Aid agencies say up to 20 refugees are living under the same roof as their Liberian hosts with everyone taking a turn to sleep.

"WE WANT FOOD"

Although the U.N. World Food Programme (WFP) delivered food last month to warehouses in the town of Saclepea, the base of most humanitarian organisations operating in this crisis, many refugees have not received food aid as promised.

In Buutuo, another border village which hosts 3,000 refugees, hundreds of them chanted "We want food", when a delegation of U.N. officials from Liberia's capital Monrovia visited during a distribution of relief items last week.

That aid distribution was meant for 700 people according to the U.N. refugee agency, UNHCR, leaving over 2,000 others who had expected supplies frustrated.

"They are distributing food items but many people have not been served, I myself have not been served and I have come from a village 40 km from Buutuo, so we are waiting ... that's why we say food, food, we need food," said Richard Gouanoung, a refugee youth leader.

UNHCR says the food supply they have is for about 22,500 people based on a request made to WFP when the refugees numbered around 20,000 but more arrived.

"We are telling those who came after we had requested the food that they should wait and the food will come later," Ibrahima Coly, the head of UNHCR in Liberia, told AlertNet by phone from Monrovia.

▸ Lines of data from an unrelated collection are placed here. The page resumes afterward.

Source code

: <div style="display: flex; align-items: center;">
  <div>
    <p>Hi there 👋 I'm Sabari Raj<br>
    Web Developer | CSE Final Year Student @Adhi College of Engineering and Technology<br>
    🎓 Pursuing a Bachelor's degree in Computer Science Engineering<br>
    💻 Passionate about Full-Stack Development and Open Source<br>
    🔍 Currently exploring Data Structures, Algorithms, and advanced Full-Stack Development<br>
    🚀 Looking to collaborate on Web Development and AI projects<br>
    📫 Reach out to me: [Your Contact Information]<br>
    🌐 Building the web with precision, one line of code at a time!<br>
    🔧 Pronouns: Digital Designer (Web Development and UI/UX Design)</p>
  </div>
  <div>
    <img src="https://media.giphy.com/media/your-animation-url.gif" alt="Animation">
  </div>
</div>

"I am not saying that they don't have the right to assistance (food or non-food items) but it is a matter of putting a first-come-first-serve system in place and of course it is difficult for some people to understand," he added.

POOR ROADS

Food distribution has also been impeded by bad roads pushing the UNHCR and WFP to include road improvement in the $55 million humanitarian appeal launched in mid-January.

Coly said a camp for 18,000 refugees will be ready within the next four weeks to relieve the pressure on the host families who, like other Liberians, are still recovering from their country's own civil war that ended in 2003.

"We have agreed with all stakeholders that whatever help is provided to the refugees a portion of 20 percent should be provided to the host communities," Coly added.

Work at the site in Bahn surrounded by swamps and cocoa trees is ongoing and UNHCR plans to begin a campaign this week to inform the refugees about the new camp.

"The innovation at this camp is that they (refugees) will be able to have land to cultivate on as the land given to us has swamps which will be used for agriculture," he said.